Kreis Höxter (red). Das „Deutsche Brotinstitut“ aus Weinheim prüft jedes Jahr in Zusammenarbeit mit der Bäcker-Innung Höxter-Warburg die Brote ihrer Mitgliedsbetriebe. Diese freiwillige Qualitätsprüfung gehört zu den strengsten im deutschen Lebensmittelhandwerk.
Zu einer festen Tradition ist es inzwischen geworden, die Brotprüfung direkt in einer Schule auszurichten. In diesem Jahr durften sich die Schülerinnen und Schüler der städtischen Gemeinschaftsgrundschule „Schule unter der Iburg“ in Bad Driburg über den Besuch der Bäcker freuen: Sie konnten nicht nur verschiedene Backwaren probieren, sondern dem Brotprüfer Michael Isensee auch direkt bei seiner Arbeit über die Schulter schauen.
Empfangen wurden die wechselnden Klassen von Benedikt Goeken, Vorstandsmitglied der Bäcker-Innung Höxter-Warburg.

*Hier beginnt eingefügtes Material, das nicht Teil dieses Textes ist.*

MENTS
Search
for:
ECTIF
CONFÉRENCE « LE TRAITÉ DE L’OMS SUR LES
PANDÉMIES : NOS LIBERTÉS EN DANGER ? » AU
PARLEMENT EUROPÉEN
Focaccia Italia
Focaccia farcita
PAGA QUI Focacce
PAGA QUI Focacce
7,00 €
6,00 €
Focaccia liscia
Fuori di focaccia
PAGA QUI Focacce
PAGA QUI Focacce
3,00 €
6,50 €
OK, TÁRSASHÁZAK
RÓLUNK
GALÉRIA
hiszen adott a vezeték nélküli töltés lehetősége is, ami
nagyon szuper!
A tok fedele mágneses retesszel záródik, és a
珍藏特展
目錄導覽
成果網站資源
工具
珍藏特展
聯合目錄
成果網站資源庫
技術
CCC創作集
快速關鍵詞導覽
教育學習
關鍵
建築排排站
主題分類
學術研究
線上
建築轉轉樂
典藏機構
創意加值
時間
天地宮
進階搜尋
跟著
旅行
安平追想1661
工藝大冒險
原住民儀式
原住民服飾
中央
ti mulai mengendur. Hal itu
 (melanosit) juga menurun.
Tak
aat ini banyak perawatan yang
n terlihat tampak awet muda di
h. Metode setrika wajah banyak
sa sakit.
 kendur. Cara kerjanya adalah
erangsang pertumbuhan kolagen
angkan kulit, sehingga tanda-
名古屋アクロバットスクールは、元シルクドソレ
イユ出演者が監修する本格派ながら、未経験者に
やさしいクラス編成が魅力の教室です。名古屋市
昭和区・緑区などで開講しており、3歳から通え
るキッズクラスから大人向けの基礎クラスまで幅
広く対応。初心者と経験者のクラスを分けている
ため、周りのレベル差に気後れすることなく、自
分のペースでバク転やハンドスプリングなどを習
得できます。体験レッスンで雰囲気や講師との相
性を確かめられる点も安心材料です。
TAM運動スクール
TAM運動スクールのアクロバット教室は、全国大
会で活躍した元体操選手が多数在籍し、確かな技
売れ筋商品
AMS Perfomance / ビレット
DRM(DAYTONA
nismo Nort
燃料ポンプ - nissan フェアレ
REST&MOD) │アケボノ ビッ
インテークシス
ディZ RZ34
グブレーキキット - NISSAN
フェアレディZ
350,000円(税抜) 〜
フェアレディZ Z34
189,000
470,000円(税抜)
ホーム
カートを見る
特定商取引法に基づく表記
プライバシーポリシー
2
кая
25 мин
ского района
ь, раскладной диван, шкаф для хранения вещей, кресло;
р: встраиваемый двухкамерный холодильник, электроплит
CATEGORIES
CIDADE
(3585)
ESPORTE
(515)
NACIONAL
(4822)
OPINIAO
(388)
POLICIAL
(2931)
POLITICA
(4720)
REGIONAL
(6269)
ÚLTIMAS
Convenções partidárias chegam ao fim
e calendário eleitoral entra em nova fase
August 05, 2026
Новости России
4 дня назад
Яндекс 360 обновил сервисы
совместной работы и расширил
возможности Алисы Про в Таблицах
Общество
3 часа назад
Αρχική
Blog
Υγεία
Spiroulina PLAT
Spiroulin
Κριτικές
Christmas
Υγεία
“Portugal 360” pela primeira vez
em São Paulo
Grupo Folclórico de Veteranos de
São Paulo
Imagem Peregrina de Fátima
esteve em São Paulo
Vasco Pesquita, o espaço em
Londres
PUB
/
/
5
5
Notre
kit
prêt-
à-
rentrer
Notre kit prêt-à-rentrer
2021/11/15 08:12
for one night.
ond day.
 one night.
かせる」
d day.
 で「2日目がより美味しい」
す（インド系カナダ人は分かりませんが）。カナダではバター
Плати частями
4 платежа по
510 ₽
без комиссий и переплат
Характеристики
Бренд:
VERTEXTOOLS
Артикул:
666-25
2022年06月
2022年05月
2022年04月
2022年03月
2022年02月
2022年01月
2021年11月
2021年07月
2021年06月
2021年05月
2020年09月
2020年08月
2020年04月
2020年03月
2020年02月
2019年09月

Der heimische Bäcker- und Konditormeister erklärte den Kindern der dritten Klassen anschaulich die Nährstoffe des Getreides und vermittelte ihnen einen Eindruck von der großen Vielfalt an Brotprodukten. Vorausgegangen war die Unterrichtsreihe „Vom Mehl zum Brot“ an der Schule, die durch einen informativen Betriebsbesuch in der Produktionsstätte „Goeken Backen“ am Siedlerplatz ergänzt wurde.
Das Hauptziel der Prüfung ist es, Bäckereien dabei zu unterstützen, ihre Backwaren kontinuierlich zu verbessern und ihren Kunden höchste Qualität zu bieten. „Darüber hinaus ist es uns als Innung ein wichtiges Anliegen, den regionalen Bäcker mit seinen Fachgeschäften vor Ort – unabhängig von der Betriebsgröße – stärker im Bewusstsein der Bevölkerung zu verankern“, erklärt Ansgar Krawinkel, Obermeister der Bäcker-Innung Höxter-Warburg. „Das Brot als handwerklich hergestelltes Produkt soll wieder stärker in den Fokus der Verbraucher rücken: Kaufen Sie beim Bäcker vor Ort – nicht beim Discounter.“
Nach wissenschaftlich anerkannten Kriterien bewertet Michael Isensee die 56 eingereichten Brote von sechs Innungsbäckern aus dem Kreis Höxter. Der Brotexperte vom „Deutschen Brotinstitut“ ist seit mehr als 30 Jahren im Einsatz und prüft jährlich rund 5.000 Brote. Geprüft werden unter anderem Form und Aussehen, Oberflächen- und Krusteneigenschaften, Lockerung und Krumenbild, Textur, Geruch – und natürlich der Geschmack.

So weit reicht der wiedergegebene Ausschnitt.